Jason Hartman says he has found that different sort of dynamic, too.
“The first thing I want to say with this, folks, is that property managers—some of them are awesome,” he says. But, “I’d say some of them are definitely not awesome, and some are pretty bad too. So, it expands the gamut.”
Platinum Properties does deal with property managers as part of its network and has found that sort of mix.
“One of the things we do—if we get a bad apple through our network—is we weed them out pretty quick, because we are constantly assimilating this feedback we get from our clients and eventually we get a few complaints,” Hartman says.

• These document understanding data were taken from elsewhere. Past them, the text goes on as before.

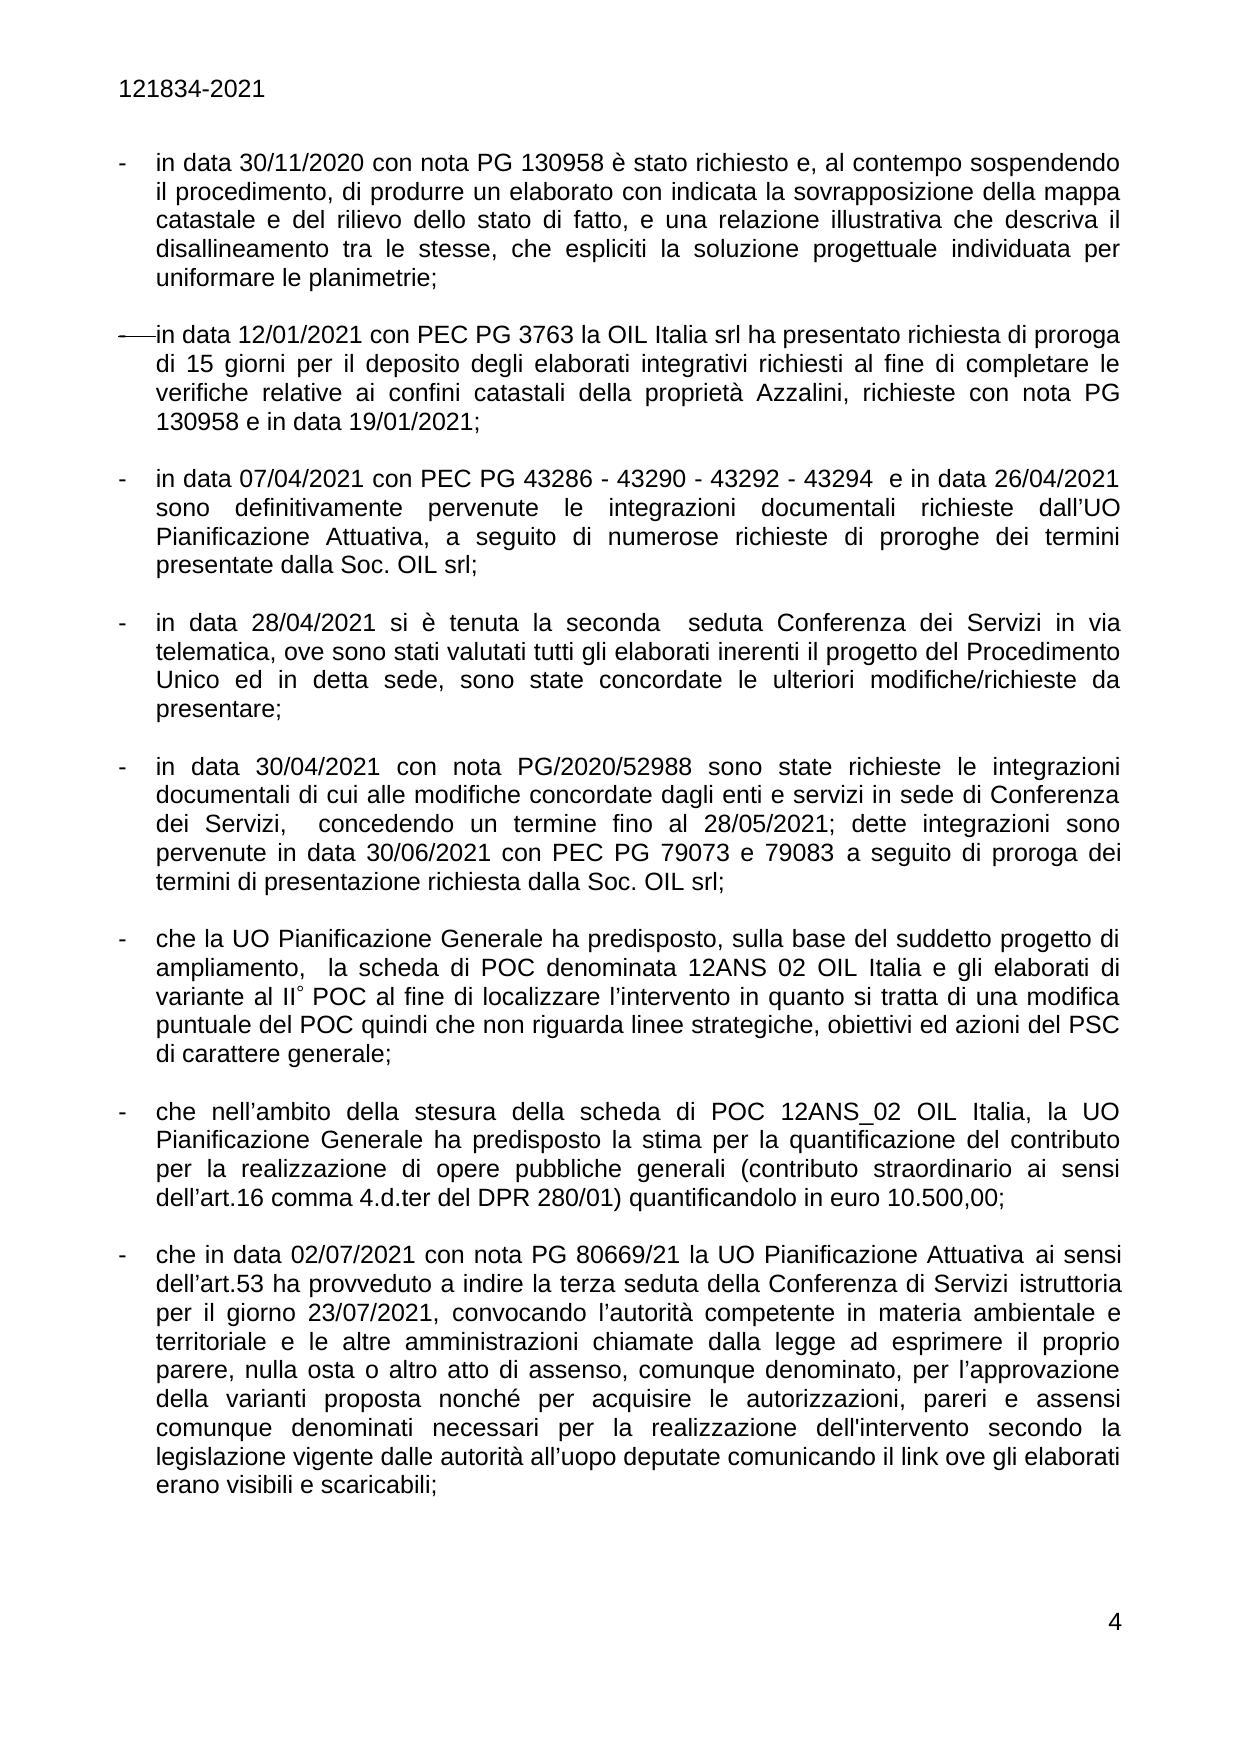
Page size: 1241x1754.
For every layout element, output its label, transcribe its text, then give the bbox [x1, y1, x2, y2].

list in data 30/04/2021 con nota PG/2020/52988 sono state richieste le integrazioni documentali di cui alle modifiche concordate dagli enti e servizi in sede di Conferenza dei Servizi, concedendo un termine fino al 28/05/2021; dette integrazioni sono pervenute in data 30/06/2021 con PEC PG 79073 e 79083 a seguito di proroga dei termini di presentazione richiesta dalla Soc. OIL srl; [118, 751, 1122, 895]
list in data 28/04/2021 si è tenuta la seconda seduta Conferenza dei Servizi in via telematica, ove sono stati valutati tutti gli elaborati inerenti il progetto del Procedimento Unico ed in detta sede, sono state concordate le ulteriori modifiche/richieste da presentare; [118, 608, 1122, 723]
list in data 07/04/2021 con PEC PG 43286 - 43290 - 43292 - 43294 e in data 26/04/2021 sono definitivamente pervenute le integrazioni documentali richieste dall’UO Pianificazione Attuativa, a seguito di numerose richieste di proroghe dei termini presentate dalla Soc. OIL srl; [118, 464, 1122, 579]
list in data 30/11/2020 con nota PG 130958 è stato richiesto e, al contempo sospendendo il procedimento, di produrre un elaborato con indicata la sovrapposizione della mappa catastale e del rilievo dello stato di fatto, e una relazione illustrativa che descriva il disallineamento tra le stesse, che espliciti la soluzione progettuale individuata per uniformare le planimetrie; [118, 148, 1122, 291]
list che in data 02/07/2021 con nota PG 80669/21 la UO Pianificazione Attuativa ai sensi dell’art.53 ha provveduto a indire la terza seduta della Conferenza di Servizi istruttoria per il giorno 23/07/2021, convocando l’autorità competente in materia ambientale e territoriale e le altre amministrazioni chiamate dalla legge ad esprimere il proprio parere, nulla osta o altro atto di assenso, comunque denominato, per l’approvazione della varianti proposta nonché per acquisire le autorizzazioni, pareri e assensi comunque denominati necessari per la realizzazione dell'intervento secondo la legislazione vigente dalle autorità all’uopo deputate comunicando il link ove gli elaborati erano visibili e scaricabili; [118, 1240, 1122, 1499]
list che la UO Pianificazione Generale ha predisposto, sulla base del suddetto progetto di ampliamento, la scheda di POC denominata 12ANS 02 OIL Italia e gli elaborati di variante al II POC al fine di localizzare l’intervento in quanto si tratta di una modifica puntuale del POC quindi che non riguarda linee strategiche, obiettivi ed azioni del PSC di carattere generale; [118, 924, 1122, 1068]
list che nell’ambito della stesura della scheda di POC 12ANS_02 OIL Italia, la UO Pianificazione Generale ha predisposto la stima per la quantificazione del contributo per la realizzazione di opere pubbliche generali (contributo straordinario ai sensi dell’art.16 comma 4.d.ter del DPR 280/01) quantificandolo in euro 10.500,00; [118, 1097, 1122, 1212]
list in data 12/01/2021 con PEC PG 3763 la OIL Italia srl ha presentato richiesta di proroga di 15 giorni per il deposito degli elaborati integrativi richiesti al fine di completare le verifiche relative ai confini catastali della proprietà Azzalini, richieste con nota PG 130958 e in data 19/01/2021; [118, 320, 1122, 435]
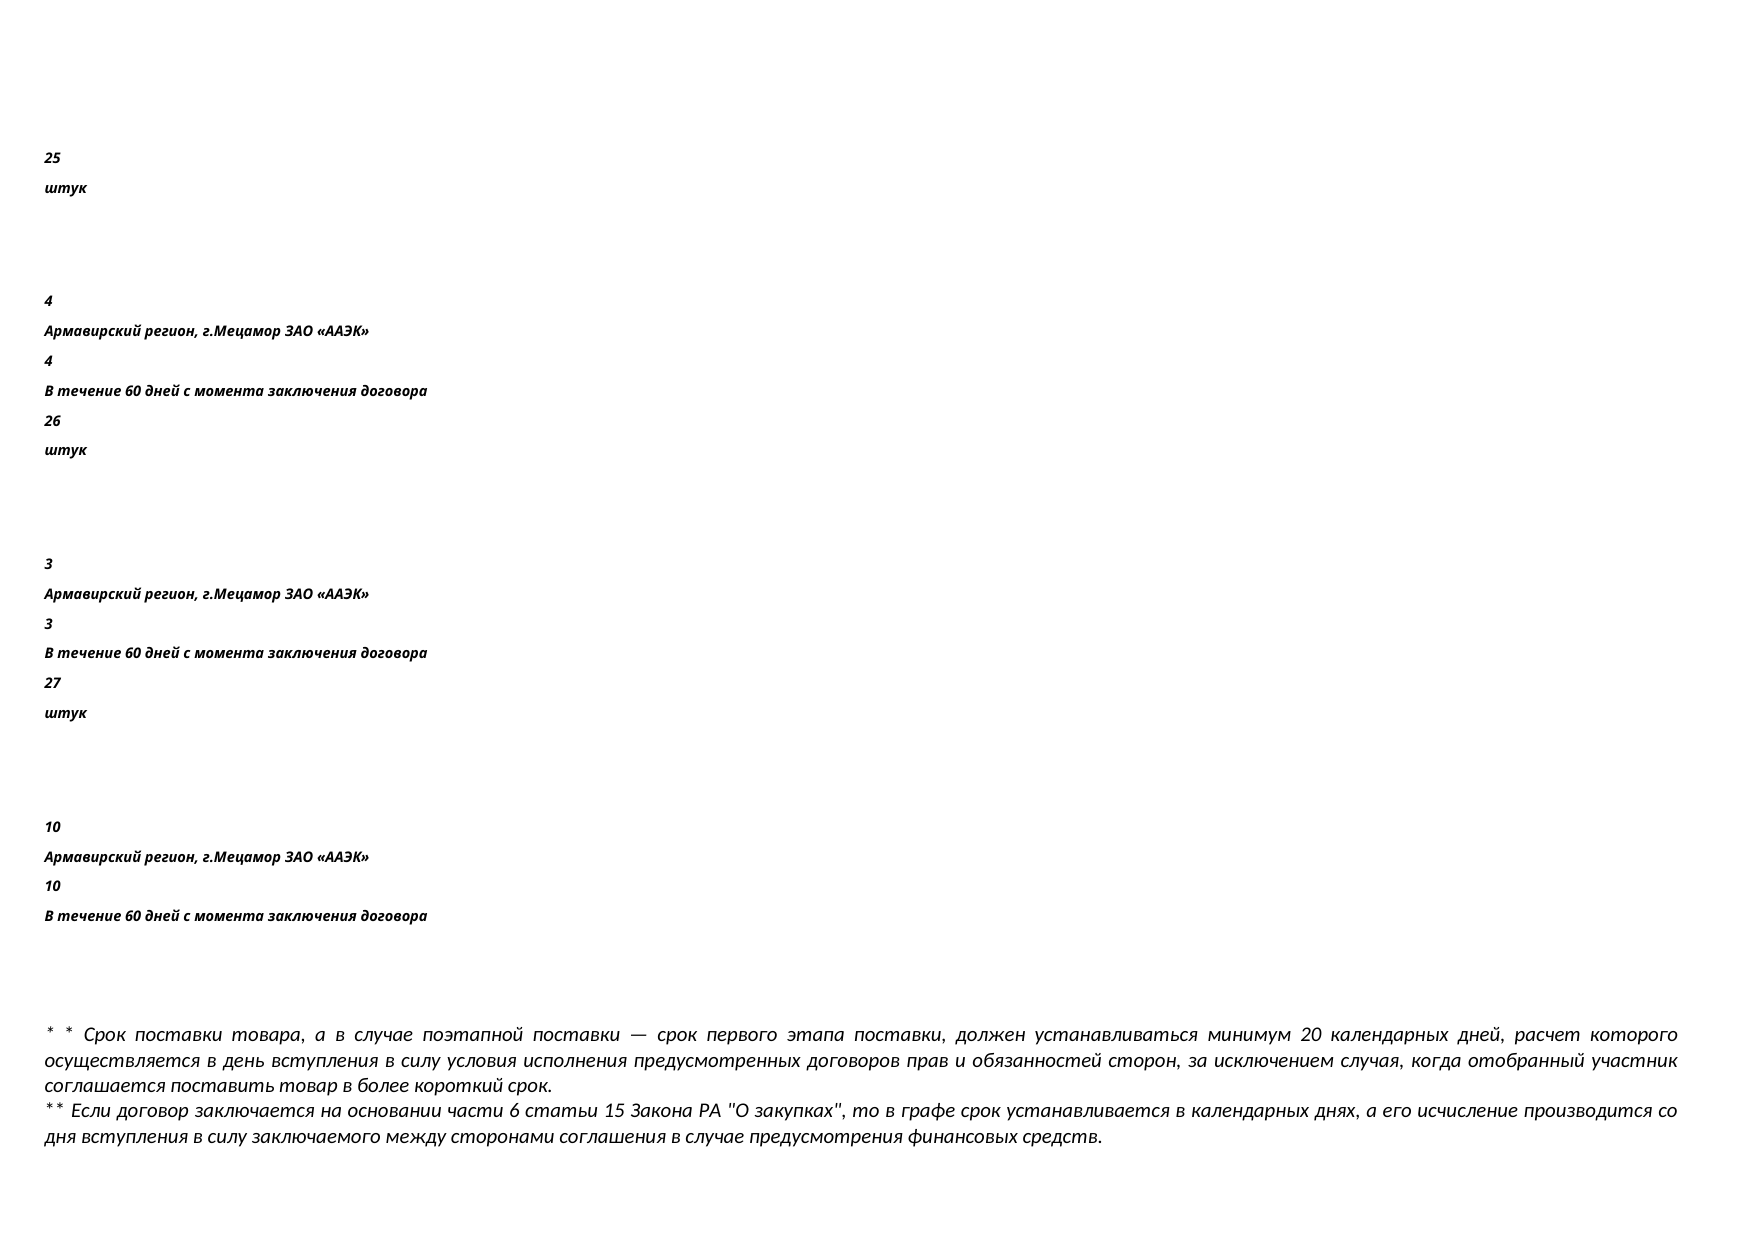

“Even if you have a property manager who dings you, nickels and dimes you, and even if they overcharge you, think of how much better this still is than any type of Wall Street-oriented investment or any type of fund, where there are all sorts of overcharges that you never know about. You have no concept that they’re going on.”
Applying Self-Management to Jason Hartman’s ‘10 Commandments’
As a follower of Jason Hartman and a listener of his “Creating Wealth” podcasts, you already know or at least have heard of his 10 Commandments of Successful Investing. By learning about owners associations as Jason’s mother did, and leaping more and more into self-management, as Fernando Aires did, you’re practicing the first and third commandments of those tenets, respectively.
The first commandment from Hartman’s stone tablets reads: “Thou shalt become educated: Knowledge is a powerful tool. Do your due diligence and become your own best adviser.”
Says the third: “Thou shalt maintain control: Never leave your financial future in the hands of incompetent, unethical, or greedy brokerage houses, fund managers or corporations. Always be a direct investor.”
Asked what she likes best, perhaps, from her owners-association experience, Joyce says:
“The only thing I can say is that—and Jason, you do this in your seminars all the time—it’s the education, and what I see in belonging to the Apartment Owners Association is the constant education.”
“I think it’s the first step in achieving financial independence,” Aires says.
“It definitely was my first step … just trying to learn, listen to podcasts and books, and any information that you can about the different facets of real estate income and real estate investing.”
“There’s so much to learn, and there are always new things. So, without that backing, without background information gathering and learning, it’s really difficult to achieve anything. There’s a big value in that.”
Says Jason Hartman:
“Education is the shortest distance between poverty and wealth. So, that’s definitely important, but the great thing about today is you don’t need to pay for that education, because it’s pretty much free. I guess what I’ll leave you with is go back and listen to the old episodes.”
“Creating Wealth” now has accumulated a library of nearly 900 episodes, some of which are replayed on what’s called “Flashback Friday,” which is when the podcast with Hartman’s mother and Fernando Aires recently aired. In addition to being offered on Hartman’s website, the “Creating Wealth” library also is available in the iTunes store.
“So, go back and just listen to them yourself and really take advantage of them,” Hartman says. “There are some great contents and some great guest interviews that I’ve done.”
“We’re going to keep them coming. We’ve got a lot of great stuff coming up for you as well.”